An orphan disease, RLS is so alone in the medical family, it is primarily described as a syndrome because no one knows what it really is: a symptom, a disease, a condition … Syndrome seems to be the most successfully vague diagnosis, the one that satisfies doctors, who have to say something, and sufferers, who need a label.

The phrase is awkward, embarrassing to speak out loud. Tell someone you can’t sleep because you have restless leg syndrome and the jokes come thick and fast, along the order of ‘Me too, but then I just roll the wife over and she takes care of it.’ RLS is a diagnosis fit for a Benny Hill running (literally) gag, an Adam Sandler set-up line. You can hardly blame the zinger makers. The disease sounds like a pop-and-lock move. I hate saying ‘restless leg syndrome’ out loud, in full form (but if you just say ‘RLS,’ you have to explain the acronym, and then it sounds like a joke set-up anyway). Sometimes I shake my legs when I say it, do the joke myself, preempt the gag reel.

- - - -

Type out, word for word, the portion of the restless leg syndrome passage that begins with the words containing "An orphan disease, RLS" and ends with "who need a label.".

- - - -

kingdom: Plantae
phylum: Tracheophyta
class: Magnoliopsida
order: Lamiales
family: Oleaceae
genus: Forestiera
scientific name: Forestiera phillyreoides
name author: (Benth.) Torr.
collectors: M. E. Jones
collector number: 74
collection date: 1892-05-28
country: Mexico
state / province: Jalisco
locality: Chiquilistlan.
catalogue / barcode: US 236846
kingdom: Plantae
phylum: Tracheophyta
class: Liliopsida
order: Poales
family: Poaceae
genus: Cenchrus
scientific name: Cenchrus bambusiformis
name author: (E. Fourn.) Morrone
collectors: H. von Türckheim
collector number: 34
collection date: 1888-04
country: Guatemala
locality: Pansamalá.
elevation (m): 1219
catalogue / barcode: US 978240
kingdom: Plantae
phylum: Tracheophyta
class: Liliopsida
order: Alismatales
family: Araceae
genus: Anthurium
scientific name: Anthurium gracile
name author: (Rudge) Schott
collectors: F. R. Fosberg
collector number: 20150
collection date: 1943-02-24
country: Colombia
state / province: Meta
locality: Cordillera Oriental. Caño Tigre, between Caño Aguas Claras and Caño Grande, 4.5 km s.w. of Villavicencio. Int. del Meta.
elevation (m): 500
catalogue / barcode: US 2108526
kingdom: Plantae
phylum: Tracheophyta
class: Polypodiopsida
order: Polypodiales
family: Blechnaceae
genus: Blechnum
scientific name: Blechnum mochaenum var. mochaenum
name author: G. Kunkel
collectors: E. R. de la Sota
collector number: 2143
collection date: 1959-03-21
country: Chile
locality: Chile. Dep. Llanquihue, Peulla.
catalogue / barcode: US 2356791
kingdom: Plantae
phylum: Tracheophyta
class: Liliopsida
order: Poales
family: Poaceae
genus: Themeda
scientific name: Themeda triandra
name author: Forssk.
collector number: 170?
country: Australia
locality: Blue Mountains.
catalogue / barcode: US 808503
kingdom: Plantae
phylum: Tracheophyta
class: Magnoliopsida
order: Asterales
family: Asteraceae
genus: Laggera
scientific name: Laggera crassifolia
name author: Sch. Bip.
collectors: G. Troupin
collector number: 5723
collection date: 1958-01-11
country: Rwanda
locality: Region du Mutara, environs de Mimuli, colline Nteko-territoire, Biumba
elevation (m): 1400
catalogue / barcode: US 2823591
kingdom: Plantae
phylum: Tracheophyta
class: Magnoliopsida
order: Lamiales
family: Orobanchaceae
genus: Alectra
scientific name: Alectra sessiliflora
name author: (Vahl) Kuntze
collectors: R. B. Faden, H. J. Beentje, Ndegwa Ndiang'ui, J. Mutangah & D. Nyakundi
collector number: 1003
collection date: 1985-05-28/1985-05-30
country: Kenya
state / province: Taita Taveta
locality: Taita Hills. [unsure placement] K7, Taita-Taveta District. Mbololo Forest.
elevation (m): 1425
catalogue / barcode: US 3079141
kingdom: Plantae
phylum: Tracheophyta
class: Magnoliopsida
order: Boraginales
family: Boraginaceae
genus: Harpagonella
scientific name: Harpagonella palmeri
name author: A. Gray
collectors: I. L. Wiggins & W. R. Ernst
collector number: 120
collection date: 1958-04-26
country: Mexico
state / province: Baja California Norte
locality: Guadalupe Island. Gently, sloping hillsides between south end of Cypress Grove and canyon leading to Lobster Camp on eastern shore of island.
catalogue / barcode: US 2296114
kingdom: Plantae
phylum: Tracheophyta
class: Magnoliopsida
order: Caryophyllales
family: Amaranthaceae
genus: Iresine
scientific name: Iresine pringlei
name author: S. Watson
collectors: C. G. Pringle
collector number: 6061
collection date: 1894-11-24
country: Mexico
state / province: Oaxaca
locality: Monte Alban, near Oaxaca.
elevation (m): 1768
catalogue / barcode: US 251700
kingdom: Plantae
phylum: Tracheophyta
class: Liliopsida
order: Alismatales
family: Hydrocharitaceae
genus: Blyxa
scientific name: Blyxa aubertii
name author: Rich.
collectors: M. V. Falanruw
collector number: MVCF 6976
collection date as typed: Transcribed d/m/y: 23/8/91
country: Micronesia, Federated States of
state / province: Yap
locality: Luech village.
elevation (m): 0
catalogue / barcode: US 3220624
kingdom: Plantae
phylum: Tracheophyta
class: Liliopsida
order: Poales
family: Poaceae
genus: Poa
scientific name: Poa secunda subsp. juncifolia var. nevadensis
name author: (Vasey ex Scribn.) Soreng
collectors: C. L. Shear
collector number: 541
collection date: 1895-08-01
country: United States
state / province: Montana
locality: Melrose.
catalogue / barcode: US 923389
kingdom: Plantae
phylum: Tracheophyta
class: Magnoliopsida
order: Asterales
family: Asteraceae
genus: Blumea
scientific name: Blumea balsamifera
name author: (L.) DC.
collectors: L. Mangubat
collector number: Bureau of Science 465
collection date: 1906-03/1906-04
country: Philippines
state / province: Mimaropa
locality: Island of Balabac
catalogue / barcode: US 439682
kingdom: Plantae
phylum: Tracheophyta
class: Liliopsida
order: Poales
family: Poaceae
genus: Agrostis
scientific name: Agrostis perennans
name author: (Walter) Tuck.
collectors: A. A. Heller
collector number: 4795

- - - -

Your solution
An orphan disease, RLS is so alone in the medical family, it is primarily described as a syndrome because no one knows what it really is: a symptom, a disease, a condition … Syndrome seems to be the most successfully vague diagnosis, the one that satisfies doctors, who have to say something, and sufferers, who need a label.